Go over the material below and report every line that contains the word "Stomach".

Information supplied >>
○ ○ ○ ○ ○ ○ ○
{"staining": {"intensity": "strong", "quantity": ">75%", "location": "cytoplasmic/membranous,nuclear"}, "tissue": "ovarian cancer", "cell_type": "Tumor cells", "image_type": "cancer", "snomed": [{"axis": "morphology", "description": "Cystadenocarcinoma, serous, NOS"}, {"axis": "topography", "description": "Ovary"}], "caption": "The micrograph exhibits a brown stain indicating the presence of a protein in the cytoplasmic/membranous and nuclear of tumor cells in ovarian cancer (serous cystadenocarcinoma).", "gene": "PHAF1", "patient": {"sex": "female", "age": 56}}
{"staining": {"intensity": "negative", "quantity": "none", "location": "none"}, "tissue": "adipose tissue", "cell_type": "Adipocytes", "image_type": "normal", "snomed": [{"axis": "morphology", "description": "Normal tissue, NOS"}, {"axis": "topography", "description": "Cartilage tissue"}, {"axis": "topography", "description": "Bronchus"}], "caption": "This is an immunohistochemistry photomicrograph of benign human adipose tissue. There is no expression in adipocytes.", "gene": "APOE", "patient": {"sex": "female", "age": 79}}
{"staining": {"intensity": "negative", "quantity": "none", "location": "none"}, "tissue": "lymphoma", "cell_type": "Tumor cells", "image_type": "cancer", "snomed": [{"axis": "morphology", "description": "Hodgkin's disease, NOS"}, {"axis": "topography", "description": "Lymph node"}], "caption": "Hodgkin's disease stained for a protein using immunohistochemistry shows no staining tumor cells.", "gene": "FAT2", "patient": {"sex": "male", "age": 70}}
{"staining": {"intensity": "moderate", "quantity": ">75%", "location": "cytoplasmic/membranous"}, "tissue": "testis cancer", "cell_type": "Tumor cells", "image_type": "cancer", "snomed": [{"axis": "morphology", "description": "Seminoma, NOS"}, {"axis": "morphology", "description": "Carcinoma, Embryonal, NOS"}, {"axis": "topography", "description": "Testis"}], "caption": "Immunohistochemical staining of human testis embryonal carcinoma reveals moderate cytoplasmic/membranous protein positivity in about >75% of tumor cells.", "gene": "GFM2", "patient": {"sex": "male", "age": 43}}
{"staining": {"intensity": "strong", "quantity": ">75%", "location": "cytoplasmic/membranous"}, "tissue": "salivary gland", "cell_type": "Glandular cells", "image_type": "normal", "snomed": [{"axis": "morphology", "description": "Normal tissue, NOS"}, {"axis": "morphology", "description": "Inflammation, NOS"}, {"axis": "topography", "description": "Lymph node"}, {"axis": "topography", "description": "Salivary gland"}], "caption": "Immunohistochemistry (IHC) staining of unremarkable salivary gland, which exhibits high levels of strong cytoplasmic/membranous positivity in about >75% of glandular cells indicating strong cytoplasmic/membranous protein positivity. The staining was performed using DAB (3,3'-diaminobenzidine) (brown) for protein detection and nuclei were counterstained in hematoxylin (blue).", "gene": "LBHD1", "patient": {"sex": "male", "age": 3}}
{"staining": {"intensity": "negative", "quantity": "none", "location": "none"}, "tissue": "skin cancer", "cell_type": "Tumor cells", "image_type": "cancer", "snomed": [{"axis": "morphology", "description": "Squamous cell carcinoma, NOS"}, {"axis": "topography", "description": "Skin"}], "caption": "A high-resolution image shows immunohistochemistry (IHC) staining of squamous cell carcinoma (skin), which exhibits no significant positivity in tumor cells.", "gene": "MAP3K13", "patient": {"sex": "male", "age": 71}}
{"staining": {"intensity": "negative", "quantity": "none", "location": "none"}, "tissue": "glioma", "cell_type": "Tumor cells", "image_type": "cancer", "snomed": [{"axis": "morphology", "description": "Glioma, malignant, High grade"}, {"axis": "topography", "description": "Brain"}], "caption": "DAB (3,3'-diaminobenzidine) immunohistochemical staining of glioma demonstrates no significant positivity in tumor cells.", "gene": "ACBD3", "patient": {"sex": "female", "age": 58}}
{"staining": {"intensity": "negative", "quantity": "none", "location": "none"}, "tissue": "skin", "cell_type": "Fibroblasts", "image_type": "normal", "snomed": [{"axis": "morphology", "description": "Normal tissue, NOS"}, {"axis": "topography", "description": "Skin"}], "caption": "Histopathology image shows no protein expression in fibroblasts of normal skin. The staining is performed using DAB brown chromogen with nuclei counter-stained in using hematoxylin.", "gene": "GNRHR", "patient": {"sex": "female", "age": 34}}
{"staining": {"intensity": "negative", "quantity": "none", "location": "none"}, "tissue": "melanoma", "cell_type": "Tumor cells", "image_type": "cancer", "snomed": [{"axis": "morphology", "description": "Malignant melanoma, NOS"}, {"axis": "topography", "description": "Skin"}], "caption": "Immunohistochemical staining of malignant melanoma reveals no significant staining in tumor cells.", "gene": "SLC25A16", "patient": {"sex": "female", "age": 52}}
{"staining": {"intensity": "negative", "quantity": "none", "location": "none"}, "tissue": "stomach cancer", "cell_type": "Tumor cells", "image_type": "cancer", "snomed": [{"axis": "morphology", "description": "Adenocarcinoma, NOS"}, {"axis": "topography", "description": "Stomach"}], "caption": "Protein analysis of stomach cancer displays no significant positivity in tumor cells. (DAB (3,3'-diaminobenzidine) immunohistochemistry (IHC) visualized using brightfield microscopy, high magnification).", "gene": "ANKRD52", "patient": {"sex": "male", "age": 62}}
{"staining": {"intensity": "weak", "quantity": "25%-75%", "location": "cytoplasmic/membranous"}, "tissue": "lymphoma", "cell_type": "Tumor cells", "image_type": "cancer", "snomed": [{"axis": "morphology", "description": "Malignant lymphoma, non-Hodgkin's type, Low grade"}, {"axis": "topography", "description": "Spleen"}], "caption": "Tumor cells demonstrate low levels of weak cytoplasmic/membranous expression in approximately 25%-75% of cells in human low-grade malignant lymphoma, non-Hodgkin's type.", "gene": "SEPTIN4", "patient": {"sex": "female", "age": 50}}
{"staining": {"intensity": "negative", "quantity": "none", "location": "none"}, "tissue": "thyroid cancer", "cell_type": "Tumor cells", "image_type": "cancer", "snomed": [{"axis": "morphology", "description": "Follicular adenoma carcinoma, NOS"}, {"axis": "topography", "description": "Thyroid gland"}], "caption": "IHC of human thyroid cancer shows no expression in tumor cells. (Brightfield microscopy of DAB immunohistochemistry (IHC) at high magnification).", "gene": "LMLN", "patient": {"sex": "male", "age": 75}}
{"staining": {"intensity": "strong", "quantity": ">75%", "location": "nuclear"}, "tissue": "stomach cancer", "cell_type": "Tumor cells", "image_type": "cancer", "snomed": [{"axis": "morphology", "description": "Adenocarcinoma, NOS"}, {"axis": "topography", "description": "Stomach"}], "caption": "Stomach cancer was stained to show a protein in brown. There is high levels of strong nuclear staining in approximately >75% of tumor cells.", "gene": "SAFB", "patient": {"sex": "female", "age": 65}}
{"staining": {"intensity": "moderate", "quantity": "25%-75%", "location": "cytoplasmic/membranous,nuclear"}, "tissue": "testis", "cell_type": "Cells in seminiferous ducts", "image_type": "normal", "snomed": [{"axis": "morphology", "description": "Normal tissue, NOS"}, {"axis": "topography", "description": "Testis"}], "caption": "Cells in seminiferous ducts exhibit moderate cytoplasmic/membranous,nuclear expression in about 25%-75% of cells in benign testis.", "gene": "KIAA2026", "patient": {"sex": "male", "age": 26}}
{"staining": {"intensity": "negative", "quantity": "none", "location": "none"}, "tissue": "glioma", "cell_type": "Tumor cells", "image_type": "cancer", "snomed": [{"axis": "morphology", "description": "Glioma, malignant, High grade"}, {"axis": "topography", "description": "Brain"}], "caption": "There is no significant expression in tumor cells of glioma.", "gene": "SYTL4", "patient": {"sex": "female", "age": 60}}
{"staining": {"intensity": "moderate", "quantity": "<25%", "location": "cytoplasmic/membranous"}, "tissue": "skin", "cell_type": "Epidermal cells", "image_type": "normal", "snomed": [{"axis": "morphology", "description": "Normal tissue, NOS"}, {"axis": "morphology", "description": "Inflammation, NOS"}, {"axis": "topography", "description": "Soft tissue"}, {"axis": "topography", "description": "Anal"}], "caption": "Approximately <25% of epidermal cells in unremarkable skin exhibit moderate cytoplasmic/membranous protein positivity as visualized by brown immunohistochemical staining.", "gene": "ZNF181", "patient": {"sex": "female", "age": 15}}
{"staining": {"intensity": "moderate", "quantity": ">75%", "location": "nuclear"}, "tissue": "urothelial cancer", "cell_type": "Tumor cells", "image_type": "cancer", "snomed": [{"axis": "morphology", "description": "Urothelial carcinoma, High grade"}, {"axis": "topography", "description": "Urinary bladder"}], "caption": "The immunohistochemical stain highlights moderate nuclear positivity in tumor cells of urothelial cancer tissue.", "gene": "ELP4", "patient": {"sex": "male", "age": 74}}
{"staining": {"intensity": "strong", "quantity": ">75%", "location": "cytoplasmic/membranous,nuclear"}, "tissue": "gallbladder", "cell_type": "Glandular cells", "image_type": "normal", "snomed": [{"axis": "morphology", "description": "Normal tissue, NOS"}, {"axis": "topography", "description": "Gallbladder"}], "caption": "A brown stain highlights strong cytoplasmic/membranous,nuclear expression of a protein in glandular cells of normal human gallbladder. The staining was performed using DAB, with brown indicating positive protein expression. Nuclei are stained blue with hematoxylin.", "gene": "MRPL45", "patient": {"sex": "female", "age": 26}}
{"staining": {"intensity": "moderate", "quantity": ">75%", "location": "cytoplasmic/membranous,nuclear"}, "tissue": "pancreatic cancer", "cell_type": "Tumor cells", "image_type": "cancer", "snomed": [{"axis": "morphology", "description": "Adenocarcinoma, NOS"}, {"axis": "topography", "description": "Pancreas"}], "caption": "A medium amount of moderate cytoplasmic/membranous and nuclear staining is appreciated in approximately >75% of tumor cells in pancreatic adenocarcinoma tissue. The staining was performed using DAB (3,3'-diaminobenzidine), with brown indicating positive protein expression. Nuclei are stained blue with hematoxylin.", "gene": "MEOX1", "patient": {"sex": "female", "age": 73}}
○ ○ ○ ○ ○ ○ ○
Task output >>
{"staining": {"intensity": "negative", "quantity": "none", "location": "none"}, "tissue": "stomach cancer", "cell_type": "Tumor cells", "image_type": "cancer", "snomed": [{"axis": "morphology", "description": "Adenocarcinoma, NOS"}, {"axis": "topography", "description": "Stomach"}], "caption": "Protein analysis of stomach cancer displays no significant positivity in tumor cells. (DAB (3,3'-diaminobenzidine) immunohistochemistry (IHC) visualized using brightfield microscopy, high magnification).", "gene": "ANKRD52", "patient": {"sex": "male", "age": 62}}
{"staining": {"intensity": "strong", "quantity": ">75%", "location": "nuclear"}, "tissue": "stomach cancer", "cell_type": "Tumor cells", "image_type": "cancer", "snomed": [{"axis": "morphology", "description": "Adenocarcinoma, NOS"}, {"axis": "topography", "description": "Stomach"}], "caption": "Stomach cancer was stained to show a protein in brown. There is high levels of strong nuclear staining in approximately >75% of tumor cells.", "gene": "SAFB", "patient": {"sex": "female", "age": 65}}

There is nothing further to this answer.